EXERCISE:
Return every one of the lines below verbatim, leaving the pictures out of your answer.

________________________

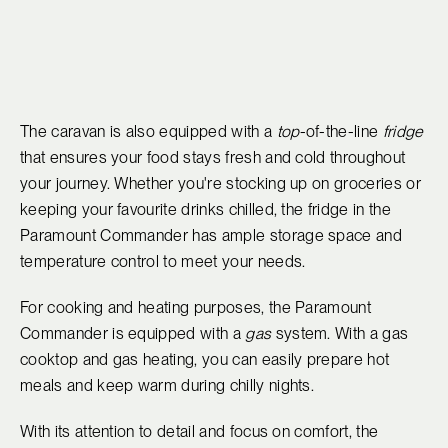
The caravan is also equipped with a
top
-of-the-line
fridge
that ensures your food stays fresh and cold throughout
your journey. Whether you're stocking up on groceries or
keeping your favourite drinks chilled, the fridge in the
Paramount Commander has ample storage space and
temperature control to meet your needs.
For cooking and heating purposes, the Paramount
Commander is equipped with a
gas
system. With a gas
cooktop and gas heating, you can easily prepare hot
meals and keep warm during chilly nights.
With its attention to detail and focus on comfort, the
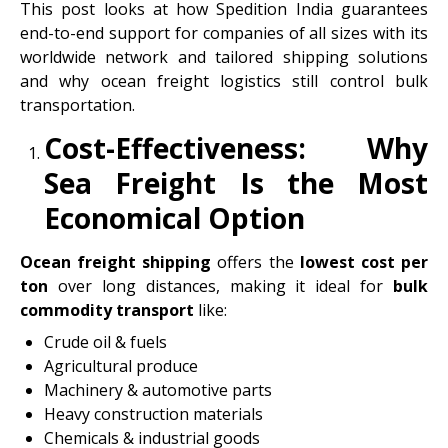
This post looks at how Spedition India guarantees
end-to-end support for companies of all sizes with its
worldwide network and tailored shipping solutions
and why ocean freight logistics still control bulk
transportation.
Cost-Effectiveness: Why
Sea Freight Is the Most
Economical Option
Ocean freight shipping
offers the
lowest cost per
ton
over long distances, making it ideal for
bulk
commodity transport
like:
Crude oil & fuels
Agricultural produce
Machinery & automotive parts
Heavy construction materials
Chemicals & industrial goods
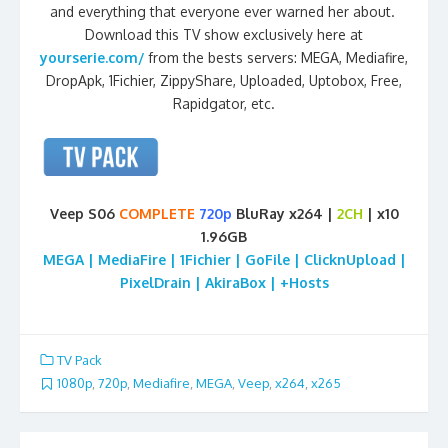
and everything that everyone ever warned her about.
Download this TV show exclusively here at
yourserie.com/
from the bests servers: MEGA, Mediafire,
DropApk, 1Fichier, ZippyShare, Uploaded, Uptobox, Free,
Rapidgator, etc.
Veep S06
COMPLETE
720p
BluRay x264 |
2CH
| x10
1.96GB
MEGA | MediaFire | 1Fichier | GoFile | ClicknUpload |
PixelDrain | AkiraBox | +Hosts
TV Pack
1080p
,
720p
,
Mediafire
,
MEGA
,
Veep
,
x264
,
x265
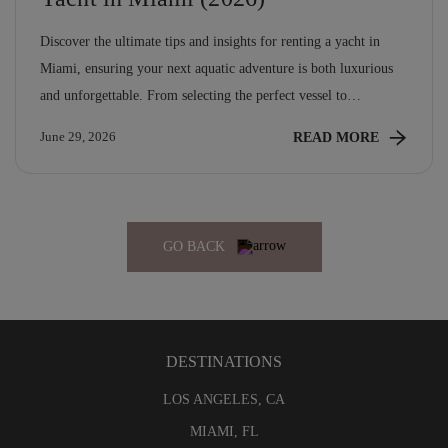
Discover the ultimate tips and insights for renting a yacht in
Miami, ensuring your next aquatic adventure is both luxurious
and unforgettable. From selecting the perfect vessel to
navigating local hotspots, this guide covers everything you need
READ MORE
June 29, 2026
for an exceptional experience on the water.
GO BACK
DESTINATIONS
LOS ANGELES, CA
MIAMI, FL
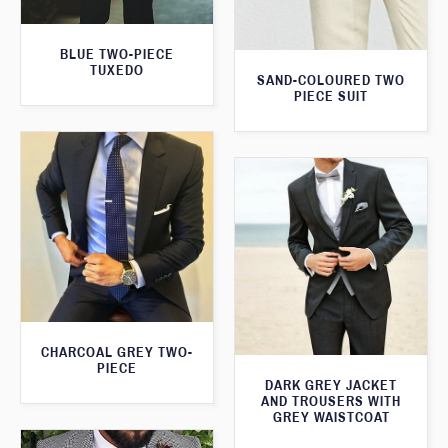
BLUE TWO-PIECE
TUXEDO
SAND-COLOURED TWO
PIECE SUIT
CHARCOAL GREY TWO-
PIECE
DARK GREY JACKET
AND TROUSERS WITH
GREY WAISTCOAT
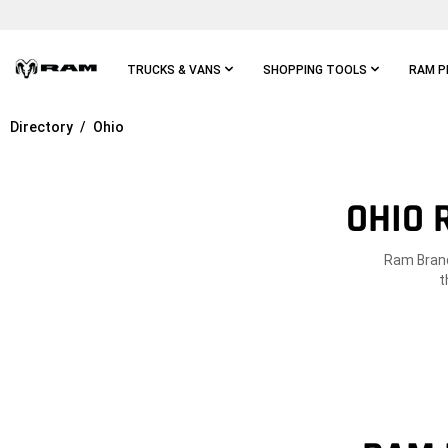
Skip To
Main
Content
TRUCKS & VANS
SHOPPING TOOLS
RAM P
Directory
Ohio
Skip To
Main
Navigation
OHIO 
Ram Brand 
t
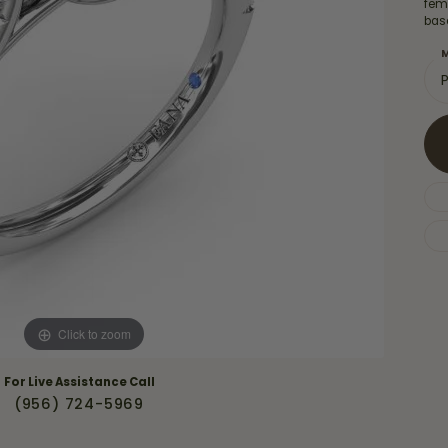
Necklaces & Pendants
femi
Financing Options
bas
rt
Rings
M
quise
Sezzle
Wedding Bands
cher
Wells Fargo
Children's Jewelry
 Your Own Ring
Education & Gaurantees
Earrings
The 4C's of Diamonds
Necklaces
ht
Choosing the Right Setting
th a Design
Lifetime Peace of Mind Bridal
Gaurantee
Click to zoom
For Live Assistance Call
(956) 724-5969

________________________

REPLY:
The caravan is also equipped with a
top
-of-the-line
fridge
that ensures your food stays fresh and cold throughout
your journey. Whether you're stocking up on groceries or
keeping your favourite drinks chilled, the fridge in the
Paramount Commander has ample storage space and
temperature control to meet your needs.
For cooking and heating purposes, the Paramount
Commander is equipped with a
gas
system. With a gas
cooktop and gas heating, you can easily prepare hot
meals and keep warm during chilly nights.
With its attention to detail and focus on comfort, the
This post looks at how Spedition India guarantees
end-to-end support for companies of all sizes with its
worldwide network and tailored shipping solutions
and why ocean freight logistics still control bulk
transportation.
Cost-Effectiveness: Why
Sea Freight Is the Most
Economical Option
Ocean freight shipping
offers the
lowest cost per
ton
over long distances, making it ideal for
bulk
commodity transport
like:
Crude oil & fuels
Agricultural produce
Machinery & automotive parts
Heavy construction materials
Chemicals & industrial goods
and everything that everyone ever warned her about.
Download this TV show exclusively here at
yourserie.com/
from the bests servers: MEGA, Mediafire,
DropApk, 1Fichier, ZippyShare, Uploaded, Uptobox, Free,
Rapidgator, etc.
Veep S06
COMPLETE
720p
BluRay x264 |
2CH
| x10
1.96GB
MEGA | MediaFire | 1Fichier | GoFile | ClicknUpload |
PixelDrain | AkiraBox | +Hosts
TV Pack
1080p
,
720p
,
Mediafire
,
MEGA
,
Veep
,
x264
,
x265
Discover the ultimate tips and insights for renting a yacht in
Miami, ensuring your next aquatic adventure is both luxurious
and unforgettable. From selecting the perfect vessel to
navigating local hotspots, this guide covers everything you need
READ MORE
June 29, 2026
for an exceptional experience on the water.
GO BACK
DESTINATIONS
LOS ANGELES, CA
MIAMI, FL
BLUE TWO-PIECE
TUXEDO
SAND-COLOURED TWO
PIECE SUIT
CHARCOAL GREY TWO-
PIECE
DARK GREY JACKET
AND TROUSERS WITH
GREY WAISTCOAT
Skip To
Main
Content
TRUCKS & VANS
SHOPPING TOOLS
RAM P
Directory
Ohio
Skip To
Main
Navigation
OHIO 
Ram Brand 
t
Necklaces & Pendants
femi
Financing Options
bas
rt
Rings
M
quise
Sezzle
Wedding Bands
cher
Wells Fargo
Children's Jewelry
 Your Own Ring
Education & Gaurantees
Earrings
The 4C's of Diamonds
Necklaces
ht
Choosing the Right Setting
th a Design
Lifetime Peace of Mind Bridal
Gaurantee
Click to zoom
For Live Assistance Call
(956) 724-5969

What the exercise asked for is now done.